Take a look at your computer and note what ports are available for plugging in a backup device. If space and ports are at a premium for you, Staples can install a second internal hard drive in most desktop enclosures (they usually have room for an additional drive) to serve as your backup.
It is widely recommended that your backup drive be twice as large as your computer's drive, so you'll have room to archive old files and the ability to back up current ones. Megabytes (MB), gigabytes (GB) and terabytes (TB) are measurements for how much data a drive can store — be sure to match GB to GB and so on when you calculate how much drive space you need.
Most drives come with backup software and some drives include encryption software. Encryption is particularly valuable for businesses and professionals who keep copies of their backups off-site, as well as a safety mechanism if the hard drive gets stolen.
From flash drives that fit on your keychain to storing your data in the cloud, you have a variety of choices when it comes to where you back up your data:
- CDs and DVDs: If your computer has a CD/DVD burner, you can back up your data using software already in your system or with third-party software. Since a CD holds 700MB of data, a single-layer DVD holds 4.7GB and a double-layer DVD holds 8.5GB, you must back up large files on many disks.
- USB (Universal Serial Bus): USB 3 drives have entered the market and are ten times faster than USB 2. It's backwards compatible with USB 2 ports, and USB 2 devices will work in USB 3 ports.
- Firewire: Firewire is used for digital media editing; many camcorders and digital cameras have Firewire connections. Firewire drives are easily cabled together to create redundant backups.
- eSATA (external Serial Advanced Technological Attachment): These have the fastest transfer rates of any external hard drive, but they require a special interface or a card that is not compatible with many computers. However, any computer can usually accept an internal SATA drive without difficulty.
- RAID (Redundant Array of Independent Discs): RAID is often used in business settings because of its backup and uptime capabilities. A simple RAID setup is two drives running simultaneously, with one mirroring everything that is on the other. So if one drive stops working, the other will keep the system going without a glitch.
- Cloud-Based Backups: You can store your data using a cloud-based (online) service.
The best plan is to back up everything you use every day. Hard drive capacities have increased and prices have dropped to the point that this is possible. With everything backed up to an external hard drive, you'll be back to work much quicker. Redundancy is the key to backup success.
Match Your Backup Drive to Your Computer System
The kind of backup that's best for you will depend on the type of PC you own and how you use it:
- Laptops/Notebooks: A portable backup drive is best for mobile computing, since internet access for online backups is not always available when you need it. A flash drive or memory card can work for small-file backups, but a portable hard drive powered through the USB port of your laptop can handle a complete data backup.
- Stand-alone Desktops: An external drive with an AC adapter provides the most storage space for your dollar.
- Network-Attached Computers: To back up different computers on a network, special external hard drives can be attached to your home's or business's wireless router to back up everything on the network.

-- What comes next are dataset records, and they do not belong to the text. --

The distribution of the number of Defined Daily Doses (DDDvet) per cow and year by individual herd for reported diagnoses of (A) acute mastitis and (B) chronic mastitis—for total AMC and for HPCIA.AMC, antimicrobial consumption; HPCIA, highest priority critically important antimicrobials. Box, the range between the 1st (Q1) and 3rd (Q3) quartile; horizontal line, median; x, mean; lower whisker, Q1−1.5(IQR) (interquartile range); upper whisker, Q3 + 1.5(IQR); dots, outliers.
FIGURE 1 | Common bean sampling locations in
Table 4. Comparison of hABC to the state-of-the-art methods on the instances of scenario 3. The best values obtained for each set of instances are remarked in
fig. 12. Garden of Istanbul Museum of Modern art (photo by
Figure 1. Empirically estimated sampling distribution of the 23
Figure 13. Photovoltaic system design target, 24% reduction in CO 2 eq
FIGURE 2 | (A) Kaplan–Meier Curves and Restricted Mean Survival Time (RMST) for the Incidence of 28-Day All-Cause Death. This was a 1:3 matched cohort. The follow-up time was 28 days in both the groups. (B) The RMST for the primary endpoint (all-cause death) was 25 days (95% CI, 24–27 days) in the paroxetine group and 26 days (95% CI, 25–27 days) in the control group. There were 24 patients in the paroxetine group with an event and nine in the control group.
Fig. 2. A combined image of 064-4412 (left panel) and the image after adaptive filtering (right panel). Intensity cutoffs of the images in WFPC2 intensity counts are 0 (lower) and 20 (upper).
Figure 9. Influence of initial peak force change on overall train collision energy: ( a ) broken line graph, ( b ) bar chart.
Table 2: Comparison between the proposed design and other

- Business Computers: RAID- and cloud-based backups (see below) provide options that are redundant and secure, but they are also expensive.
Online Versus Physical Backups
Online backup services provide you with space to store your data "in the cloud," meaning over the Internet into their servers. The main benefits of online backups are that your data is automatically stored off-site and copied to many servers, and it is automatically encrypted and checked for viruses before it is sent to the cloud.
The costs of online backups can add up because fees are ongoing and are based on how much data you store. Furthermore, if you back up lots of data, you may exceed the monthly limits of your Internet provider, incurring additional fees.
Backups: The More the Merrier
Having multiple copies of your most important data makes sense, but you shouldn't stop there. Also create copies of all your passwords, serial numbers and activation codes for any software you may need to reinstall, as well as information needed to reconnect your restored computer to your home network and the Internet.
If you have lots of passwords to keep track of, free programs are available that help you manage and encrypt all your passwords in one easy-to-use application.